## Study material
[Start of section]

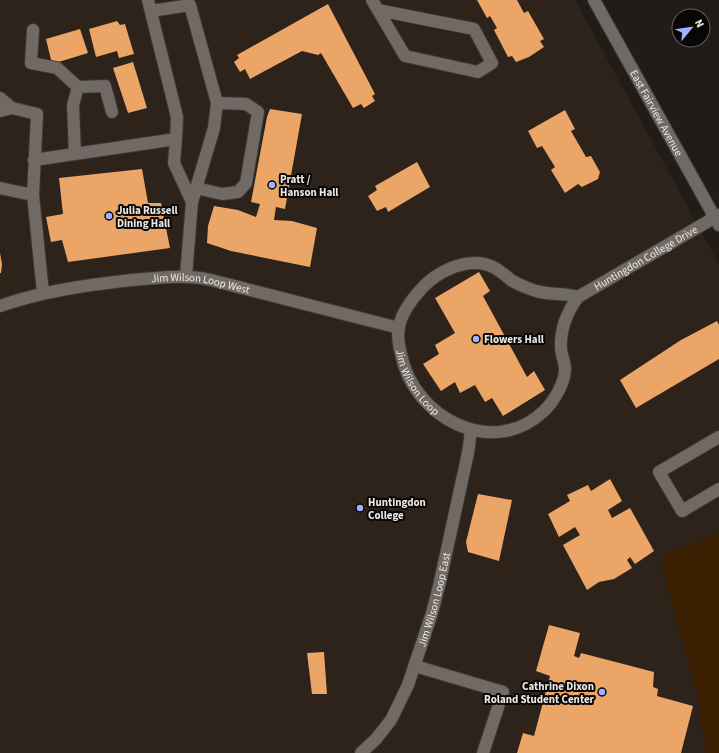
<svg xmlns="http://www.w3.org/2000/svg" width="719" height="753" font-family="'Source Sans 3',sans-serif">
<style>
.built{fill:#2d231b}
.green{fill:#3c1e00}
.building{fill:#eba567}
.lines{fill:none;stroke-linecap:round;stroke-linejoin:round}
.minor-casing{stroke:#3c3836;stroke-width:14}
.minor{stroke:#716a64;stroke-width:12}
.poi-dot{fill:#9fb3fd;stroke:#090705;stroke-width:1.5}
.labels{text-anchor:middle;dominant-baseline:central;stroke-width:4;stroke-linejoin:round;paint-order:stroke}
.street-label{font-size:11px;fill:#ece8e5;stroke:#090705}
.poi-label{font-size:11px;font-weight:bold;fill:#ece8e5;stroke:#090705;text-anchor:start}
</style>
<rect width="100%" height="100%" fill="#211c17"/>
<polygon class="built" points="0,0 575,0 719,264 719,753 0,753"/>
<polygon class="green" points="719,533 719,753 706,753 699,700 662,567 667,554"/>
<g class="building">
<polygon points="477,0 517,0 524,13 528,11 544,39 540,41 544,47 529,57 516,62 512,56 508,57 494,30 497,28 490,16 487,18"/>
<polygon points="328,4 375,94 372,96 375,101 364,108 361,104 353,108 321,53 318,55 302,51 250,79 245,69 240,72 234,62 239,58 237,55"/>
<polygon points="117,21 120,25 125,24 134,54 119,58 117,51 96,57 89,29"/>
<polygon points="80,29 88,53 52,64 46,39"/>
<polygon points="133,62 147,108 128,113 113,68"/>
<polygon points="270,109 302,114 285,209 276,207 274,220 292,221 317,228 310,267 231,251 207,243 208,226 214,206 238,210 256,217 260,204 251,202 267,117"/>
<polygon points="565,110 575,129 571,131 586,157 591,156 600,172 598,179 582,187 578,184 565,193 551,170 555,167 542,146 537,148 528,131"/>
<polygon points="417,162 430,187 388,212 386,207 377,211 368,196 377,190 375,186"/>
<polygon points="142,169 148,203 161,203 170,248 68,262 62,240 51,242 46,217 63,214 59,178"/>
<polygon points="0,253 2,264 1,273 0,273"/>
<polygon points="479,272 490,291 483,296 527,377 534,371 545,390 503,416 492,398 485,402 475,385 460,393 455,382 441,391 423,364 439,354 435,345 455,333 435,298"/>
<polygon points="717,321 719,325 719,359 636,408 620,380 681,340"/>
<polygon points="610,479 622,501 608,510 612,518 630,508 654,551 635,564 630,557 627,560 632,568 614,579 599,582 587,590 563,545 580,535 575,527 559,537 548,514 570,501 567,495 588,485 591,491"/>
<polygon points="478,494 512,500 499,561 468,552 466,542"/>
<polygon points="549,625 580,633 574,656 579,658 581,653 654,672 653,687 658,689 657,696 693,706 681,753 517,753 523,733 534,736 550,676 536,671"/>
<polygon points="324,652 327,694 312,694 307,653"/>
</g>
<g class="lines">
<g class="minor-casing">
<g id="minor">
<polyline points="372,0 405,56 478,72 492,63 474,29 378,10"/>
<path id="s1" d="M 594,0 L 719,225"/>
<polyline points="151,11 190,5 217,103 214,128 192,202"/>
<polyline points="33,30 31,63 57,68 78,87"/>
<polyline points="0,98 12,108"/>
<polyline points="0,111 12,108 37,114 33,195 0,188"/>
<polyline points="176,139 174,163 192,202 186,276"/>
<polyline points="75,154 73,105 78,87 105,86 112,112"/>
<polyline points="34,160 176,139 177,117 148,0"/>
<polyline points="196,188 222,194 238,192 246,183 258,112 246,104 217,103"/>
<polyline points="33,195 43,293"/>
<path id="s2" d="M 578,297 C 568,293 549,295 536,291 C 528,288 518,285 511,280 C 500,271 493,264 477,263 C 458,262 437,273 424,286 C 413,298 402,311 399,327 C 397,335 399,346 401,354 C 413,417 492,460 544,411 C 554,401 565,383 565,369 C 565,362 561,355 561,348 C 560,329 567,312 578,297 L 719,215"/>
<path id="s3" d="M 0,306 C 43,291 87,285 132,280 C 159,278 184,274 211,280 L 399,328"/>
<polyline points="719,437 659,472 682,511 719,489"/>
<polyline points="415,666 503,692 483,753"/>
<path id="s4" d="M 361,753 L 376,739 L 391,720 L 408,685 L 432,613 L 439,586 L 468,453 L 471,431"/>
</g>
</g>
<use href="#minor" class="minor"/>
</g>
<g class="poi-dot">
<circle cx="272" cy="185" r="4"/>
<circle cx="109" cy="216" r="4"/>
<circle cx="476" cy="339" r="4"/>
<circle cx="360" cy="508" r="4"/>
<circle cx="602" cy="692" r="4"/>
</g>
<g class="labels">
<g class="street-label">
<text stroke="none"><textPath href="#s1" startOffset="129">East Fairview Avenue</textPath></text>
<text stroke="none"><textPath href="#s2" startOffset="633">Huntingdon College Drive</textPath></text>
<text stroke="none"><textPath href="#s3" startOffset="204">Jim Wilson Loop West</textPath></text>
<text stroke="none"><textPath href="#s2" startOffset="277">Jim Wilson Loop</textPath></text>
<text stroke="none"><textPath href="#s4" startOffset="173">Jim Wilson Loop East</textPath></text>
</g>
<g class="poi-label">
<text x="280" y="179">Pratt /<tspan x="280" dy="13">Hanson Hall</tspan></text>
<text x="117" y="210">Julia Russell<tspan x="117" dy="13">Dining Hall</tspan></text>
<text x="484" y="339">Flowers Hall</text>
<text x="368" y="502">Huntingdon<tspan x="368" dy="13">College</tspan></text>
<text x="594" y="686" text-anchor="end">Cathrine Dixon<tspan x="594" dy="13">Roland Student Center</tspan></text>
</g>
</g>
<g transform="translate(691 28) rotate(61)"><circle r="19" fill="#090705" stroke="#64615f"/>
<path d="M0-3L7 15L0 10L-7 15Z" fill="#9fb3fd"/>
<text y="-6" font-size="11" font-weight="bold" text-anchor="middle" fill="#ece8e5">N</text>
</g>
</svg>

[End of section]

## Exercise directions
Return the data above unchanged. Pictures are not part of the copy.

## The answer
<svg xmlns="http://www.w3.org/2000/svg" width="719" height="753" font-family="'Source Sans 3',sans-serif">
<style>
.built{fill:#2d231b}
.green{fill:#3c1e00}
.building{fill:#eba567}
.lines{fill:none;stroke-linecap:round;stroke-linejoin:round}
.minor-casing{stroke:#3c3836;stroke-width:14}
.minor{stroke:#716a64;stroke-width:12}
.poi-dot{fill:#9fb3fd;stroke:#090705;stroke-width:1.5}
.labels{text-anchor:middle;dominant-baseline:central;stroke-width:4;stroke-linejoin:round;paint-order:stroke}
.street-label{font-size:11px;fill:#ece8e5;stroke:#090705}
.poi-label{font-size:11px;font-weight:bold;fill:#ece8e5;stroke:#090705;text-anchor:start}
</style>
<rect width="100%" height="100%" fill="#211c17"/>
<polygon class="built" points="0,0 575,0 719,264 719,753 0,753"/>
<polygon class="green" points="719,533 719,753 706,753 699,700 662,567 667,554"/>
<g class="building">
<polygon points="477,0 517,0 524,13 528,11 544,39 540,41 544,47 529,57 516,62 512,56 508,57 494,30 497,28 490,16 487,18"/>
<polygon points="328,4 375,94 372,96 375,101 364,108 361,104 353,108 321,53 318,55 302,51 250,79 245,69 240,72 234,62 239,58 237,55"/>
<polygon points="117,21 120,25 125,24 134,54 119,58 117,51 96,57 89,29"/>
<polygon points="80,29 88,53 52,64 46,39"/>
<polygon points="133,62 147,108 128,113 113,68"/>
<polygon points="270,109 302,114 285,209 276,207 274,220 292,221 317,228 310,267 231,251 207,243 208,226 214,206 238,210 256,217 260,204 251,202 267,117"/>
<polygon points="565,110 575,129 571,131 586,157 591,156 600,172 598,179 582,187 578,184 565,193 551,170 555,167 542,146 537,148 528,131"/>
<polygon points="417,162 430,187 388,212 386,207 377,211 368,196 377,190 375,186"/>
<polygon points="142,169 148,203 161,203 170,248 68,262 62,240 51,242 46,217 63,214 59,178"/>
<polygon points="0,253 2,264 1,273 0,273"/>
<polygon points="479,272 490,291 483,296 527,377 534,371 545,390 503,416 492,398 485,402 475,385 460,393 455,382 441,391 423,364 439,354 435,345 455,333 435,298"/>
<polygon points="717,321 719,325 719,359 636,408 620,380 681,340"/>
<polygon points="610,479 622,501 608,510 612,518 630,508 654,551 635,564 630,557 627,560 632,568 614,579 599,582 587,590 563,545 580,535 575,527 559,537 548,514 570,501 567,495 588,485 591,491"/>
<polygon points="478,494 512,500 499,561 468,552 466,542"/>
<polygon points="549,625 580,633 574,656 579,658 581,653 654,672 653,687 658,689 657,696 693,706 681,753 517,753 523,733 534,736 550,676 536,671"/>
<polygon points="324,652 327,694 312,694 307,653"/>
</g>
<g class="lines">
<g class="minor-casing">
<g id="minor">
<polyline points="372,0 405,56 478,72 492,63 474,29 378,10"/>
<path id="s1" d="M 594,0 L 719,225"/>
<polyline points="151,11 190,5 217,103 214,128 192,202"/>
<polyline points="33,30 31,63 57,68 78,87"/>
<polyline points="0,98 12,108"/>
<polyline points="0,111 12,108 37,114 33,195 0,188"/>
<polyline points="176,139 174,163 192,202 186,276"/>
<polyline points="75,154 73,105 78,87 105,86 112,112"/>
<polyline points="34,160 176,139 177,117 148,0"/>
<polyline points="196,188 222,194 238,192 246,183 258,112 246,104 217,103"/>
<polyline points="33,195 43,293"/>
<path id="s2" d="M 578,297 C 568,293 549,295 536,291 C 528,288 518,285 511,280 C 500,271 493,264 477,263 C 458,262 437,273 424,286 C 413,298 402,311 399,327 C 397,335 399,346 401,354 C 413,417 492,460 544,411 C 554,401 565,383 565,369 C 565,362 561,355 561,348 C 560,329 567,312 578,297 L 719,215"/>
<path id="s3" d="M 0,306 C 43,291 87,285 132,280 C 159,278 184,274 211,280 L 399,328"/>
<polyline points="719,437 659,472 682,511 719,489"/>
<polyline points="415,666 503,692 483,753"/>
<path id="s4" d="M 361,753 L 376,739 L 391,720 L 408,685 L 432,613 L 439,586 L 468,453 L 471,431"/>
</g>
</g>
<use href="#minor" class="minor"/>
</g>
<g class="poi-dot">
<circle cx="272" cy="185" r="4"/>
<circle cx="109" cy="216" r="4"/>
<circle cx="476" cy="339" r="4"/>
<circle cx="360" cy="508" r="4"/>
<circle cx="602" cy="692" r="4"/>
</g>
<g class="labels">
<g class="street-label">
<text stroke="none"><textPath href="#s1" startOffset="129">East Fairview Avenue</textPath></text>
<text stroke="none"><textPath href="#s2" startOffset="633">Huntingdon College Drive</textPath></text>
<text stroke="none"><textPath href="#s3" startOffset="204">Jim Wilson Loop West</textPath></text>
<text stroke="none"><textPath href="#s2" startOffset="277">Jim Wilson Loop</textPath></text>
<text stroke="none"><textPath href="#s4" startOffset="173">Jim Wilson Loop East</textPath></text>
</g>
<g class="poi-label">
<text x="280" y="179">Pratt /<tspan x="280" dy="13">Hanson Hall</tspan></text>
<text x="117" y="210">Julia Russell<tspan x="117" dy="13">Dining Hall</tspan></text>
<text x="484" y="339">Flowers Hall</text>
<text x="368" y="502">Huntingdon<tspan x="368" dy="13">College</tspan></text>
<text x="594" y="686" text-anchor="end">Cathrine Dixon<tspan x="594" dy="13">Roland Student Center</tspan></text>
</g>
</g>
<g transform="translate(691 28) rotate(61)"><circle r="19" fill="#090705" stroke="#64615f"/>
<path d="M0-3L7 15L0 10L-7 15Z" fill="#9fb3fd"/>
<text y="-6" font-size="11" font-weight="bold" text-anchor="middle" fill="#ece8e5">N</text>
</g>
</svg>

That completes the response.